* **EXERCISE**
Repeat each record word for word.
*** Opening INPUT RECORDS ***
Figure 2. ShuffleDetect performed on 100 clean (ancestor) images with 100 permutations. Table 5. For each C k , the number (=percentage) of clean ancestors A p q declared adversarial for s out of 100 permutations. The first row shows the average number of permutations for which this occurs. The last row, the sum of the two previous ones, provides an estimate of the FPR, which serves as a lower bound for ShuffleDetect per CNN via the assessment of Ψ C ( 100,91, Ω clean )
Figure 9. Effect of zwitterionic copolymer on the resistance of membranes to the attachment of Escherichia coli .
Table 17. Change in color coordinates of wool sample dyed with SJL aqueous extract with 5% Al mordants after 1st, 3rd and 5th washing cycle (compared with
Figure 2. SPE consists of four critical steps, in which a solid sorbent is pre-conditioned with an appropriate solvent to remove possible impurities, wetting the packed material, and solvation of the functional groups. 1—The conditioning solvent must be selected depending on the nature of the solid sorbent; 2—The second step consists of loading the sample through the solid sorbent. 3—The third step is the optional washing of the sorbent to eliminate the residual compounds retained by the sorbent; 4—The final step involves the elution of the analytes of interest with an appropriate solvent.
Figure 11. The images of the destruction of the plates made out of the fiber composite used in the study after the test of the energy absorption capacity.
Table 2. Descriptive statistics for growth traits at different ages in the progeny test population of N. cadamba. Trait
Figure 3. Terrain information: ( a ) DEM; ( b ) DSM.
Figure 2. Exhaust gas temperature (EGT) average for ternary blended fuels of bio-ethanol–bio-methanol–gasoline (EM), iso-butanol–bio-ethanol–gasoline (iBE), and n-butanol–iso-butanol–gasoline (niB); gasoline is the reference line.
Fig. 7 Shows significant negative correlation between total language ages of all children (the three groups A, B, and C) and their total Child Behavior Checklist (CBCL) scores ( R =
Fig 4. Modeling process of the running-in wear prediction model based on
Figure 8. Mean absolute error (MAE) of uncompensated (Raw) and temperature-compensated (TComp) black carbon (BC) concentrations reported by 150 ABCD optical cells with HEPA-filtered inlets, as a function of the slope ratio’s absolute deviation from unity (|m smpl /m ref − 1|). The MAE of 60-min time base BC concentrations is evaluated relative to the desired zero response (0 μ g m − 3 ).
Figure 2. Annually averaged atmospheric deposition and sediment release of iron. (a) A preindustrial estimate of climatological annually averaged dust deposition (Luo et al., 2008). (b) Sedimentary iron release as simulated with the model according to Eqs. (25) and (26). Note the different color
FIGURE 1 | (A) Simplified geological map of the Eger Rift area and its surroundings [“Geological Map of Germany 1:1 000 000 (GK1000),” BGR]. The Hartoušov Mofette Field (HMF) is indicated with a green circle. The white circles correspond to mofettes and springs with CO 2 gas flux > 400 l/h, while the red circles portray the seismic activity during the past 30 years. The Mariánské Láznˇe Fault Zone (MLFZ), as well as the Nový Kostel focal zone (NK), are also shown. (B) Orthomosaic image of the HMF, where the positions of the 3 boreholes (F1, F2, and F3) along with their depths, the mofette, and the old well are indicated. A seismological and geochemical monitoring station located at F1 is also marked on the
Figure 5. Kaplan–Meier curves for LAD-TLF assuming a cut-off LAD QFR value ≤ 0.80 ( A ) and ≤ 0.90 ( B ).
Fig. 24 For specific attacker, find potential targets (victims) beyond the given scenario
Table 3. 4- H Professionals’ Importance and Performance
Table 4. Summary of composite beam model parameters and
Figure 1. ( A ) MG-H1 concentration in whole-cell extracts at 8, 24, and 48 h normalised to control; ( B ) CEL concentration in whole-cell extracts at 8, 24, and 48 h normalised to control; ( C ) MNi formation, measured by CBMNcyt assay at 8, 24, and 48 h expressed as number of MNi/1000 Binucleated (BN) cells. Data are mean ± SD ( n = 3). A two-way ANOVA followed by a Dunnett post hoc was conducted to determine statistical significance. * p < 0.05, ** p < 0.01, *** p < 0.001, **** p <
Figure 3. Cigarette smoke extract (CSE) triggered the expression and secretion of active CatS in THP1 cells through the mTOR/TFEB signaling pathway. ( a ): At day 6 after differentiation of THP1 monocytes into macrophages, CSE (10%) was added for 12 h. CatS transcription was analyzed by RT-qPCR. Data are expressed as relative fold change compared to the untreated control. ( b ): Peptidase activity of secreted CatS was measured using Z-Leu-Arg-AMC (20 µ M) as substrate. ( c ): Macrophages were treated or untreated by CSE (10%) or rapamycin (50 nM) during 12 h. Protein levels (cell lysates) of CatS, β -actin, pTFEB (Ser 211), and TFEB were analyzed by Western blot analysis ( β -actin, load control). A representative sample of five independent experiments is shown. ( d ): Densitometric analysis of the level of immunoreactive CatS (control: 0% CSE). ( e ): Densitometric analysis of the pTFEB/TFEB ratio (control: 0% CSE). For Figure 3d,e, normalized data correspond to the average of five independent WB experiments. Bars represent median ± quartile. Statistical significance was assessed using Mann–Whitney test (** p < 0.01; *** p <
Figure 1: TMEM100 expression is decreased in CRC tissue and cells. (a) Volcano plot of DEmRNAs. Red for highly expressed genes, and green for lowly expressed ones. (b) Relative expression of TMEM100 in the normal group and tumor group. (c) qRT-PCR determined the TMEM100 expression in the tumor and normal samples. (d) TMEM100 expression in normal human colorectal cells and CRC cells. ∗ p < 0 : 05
*** Closing INPUT RECORDS ***
* **ANSWER FOR THE TASK**
Figure 2. ShuffleDetect performed on 100 clean (ancestor) images with 100 permutations. Table 5. For each C k , the number (=percentage) of clean ancestors A p q declared adversarial for s out of 100 permutations. The first row shows the average number of permutations for which this occurs. The last row, the sum of the two previous ones, provides an estimate of the FPR, which serves as a lower bound for ShuffleDetect per CNN via the assessment of Ψ C ( 100,91, Ω clean )
Figure 9. Effect of zwitterionic copolymer on the resistance of membranes to the attachment of Escherichia coli .
Table 17. Change in color coordinates of wool sample dyed with SJL aqueous extract with 5% Al mordants after 1st, 3rd and 5th washing cycle (compared with
Figure 2. SPE consists of four critical steps, in which a solid sorbent is pre-conditioned with an appropriate solvent to remove possible impurities, wetting the packed material, and solvation of the functional groups. 1—The conditioning solvent must be selected depending on the nature of the solid sorbent; 2—The second step consists of loading the sample through the solid sorbent. 3—The third step is the optional washing of the sorbent to eliminate the residual compounds retained by the sorbent; 4—The final step involves the elution of the analytes of interest with an appropriate solvent.
Figure 11. The images of the destruction of the plates made out of the fiber composite used in the study after the test of the energy absorption capacity.
Table 2. Descriptive statistics for growth traits at different ages in the progeny test population of N. cadamba. Trait
Figure 3. Terrain information: ( a ) DEM; ( b ) DSM.
Figure 2. Exhaust gas temperature (EGT) average for ternary blended fuels of bio-ethanol–bio-methanol–gasoline (EM), iso-butanol–bio-ethanol–gasoline (iBE), and n-butanol–iso-butanol–gasoline (niB); gasoline is the reference line.
Fig. 7 Shows significant negative correlation between total language ages of all children (the three groups A, B, and C) and their total Child Behavior Checklist (CBCL) scores ( R =
Fig 4. Modeling process of the running-in wear prediction model based on
Figure 8. Mean absolute error (MAE) of uncompensated (Raw) and temperature-compensated (TComp) black carbon (BC) concentrations reported by 150 ABCD optical cells with HEPA-filtered inlets, as a function of the slope ratio’s absolute deviation from unity (|m smpl /m ref − 1|). The MAE of 60-min time base BC concentrations is evaluated relative to the desired zero response (0 μ g m − 3 ).
Figure 2. Annually averaged atmospheric deposition and sediment release of iron. (a) A preindustrial estimate of climatological annually averaged dust deposition (Luo et al., 2008). (b) Sedimentary iron release as simulated with the model according to Eqs. (25) and (26). Note the different color
FIGURE 1 | (A) Simplified geological map of the Eger Rift area and its surroundings [“Geological Map of Germany 1:1 000 000 (GK1000),” BGR]. The Hartoušov Mofette Field (HMF) is indicated with a green circle. The white circles correspond to mofettes and springs with CO 2 gas flux > 400 l/h, while the red circles portray the seismic activity during the past 30 years. The Mariánské Láznˇe Fault Zone (MLFZ), as well as the Nový Kostel focal zone (NK), are also shown. (B) Orthomosaic image of the HMF, where the positions of the 3 boreholes (F1, F2, and F3) along with their depths, the mofette, and the old well are indicated. A seismological and geochemical monitoring station located at F1 is also marked on the
Figure 5. Kaplan–Meier curves for LAD-TLF assuming a cut-off LAD QFR value ≤ 0.80 ( A ) and ≤ 0.90 ( B ).
Fig. 24 For specific attacker, find potential targets (victims) beyond the given scenario
Table 3. 4- H Professionals’ Importance and Performance
Table 4. Summary of composite beam model parameters and
Figure 1. ( A ) MG-H1 concentration in whole-cell extracts at 8, 24, and 48 h normalised to control; ( B ) CEL concentration in whole-cell extracts at 8, 24, and 48 h normalised to control; ( C ) MNi formation, measured by CBMNcyt assay at 8, 24, and 48 h expressed as number of MNi/1000 Binucleated (BN) cells. Data are mean ± SD ( n = 3). A two-way ANOVA followed by a Dunnett post hoc was conducted to determine statistical significance. * p < 0.05, ** p < 0.01, *** p < 0.001, **** p <
Figure 3. Cigarette smoke extract (CSE) triggered the expression and secretion of active CatS in THP1 cells through the mTOR/TFEB signaling pathway. ( a ): At day 6 after differentiation of THP1 monocytes into macrophages, CSE (10%) was added for 12 h. CatS transcription was analyzed by RT-qPCR. Data are expressed as relative fold change compared to the untreated control. ( b ): Peptidase activity of secreted CatS was measured using Z-Leu-Arg-AMC (20 µ M) as substrate. ( c ): Macrophages were treated or untreated by CSE (10%) or rapamycin (50 nM) during 12 h. Protein levels (cell lysates) of CatS, β -actin, pTFEB (Ser 211), and TFEB were analyzed by Western blot analysis ( β -actin, load control). A representative sample of five independent experiments is shown. ( d ): Densitometric analysis of the level of immunoreactive CatS (control: 0% CSE). ( e ): Densitometric analysis of the pTFEB/TFEB ratio (control: 0% CSE). For Figure 3d,e, normalized data correspond to the average of five independent WB experiments. Bars represent median ± quartile. Statistical significance was assessed using Mann–Whitney test (** p < 0.01; *** p <
Figure 1: TMEM100 expression is decreased in CRC tissue and cells. (a) Volcano plot of DEmRNAs. Red for highly expressed genes, and green for lowly expressed ones. (b) Relative expression of TMEM100 in the normal group and tumor group. (c) qRT-PCR determined the TMEM100 expression in the tumor and normal samples. (d) TMEM100 expression in normal human colorectal cells and CRC cells. ∗ p < 0 : 05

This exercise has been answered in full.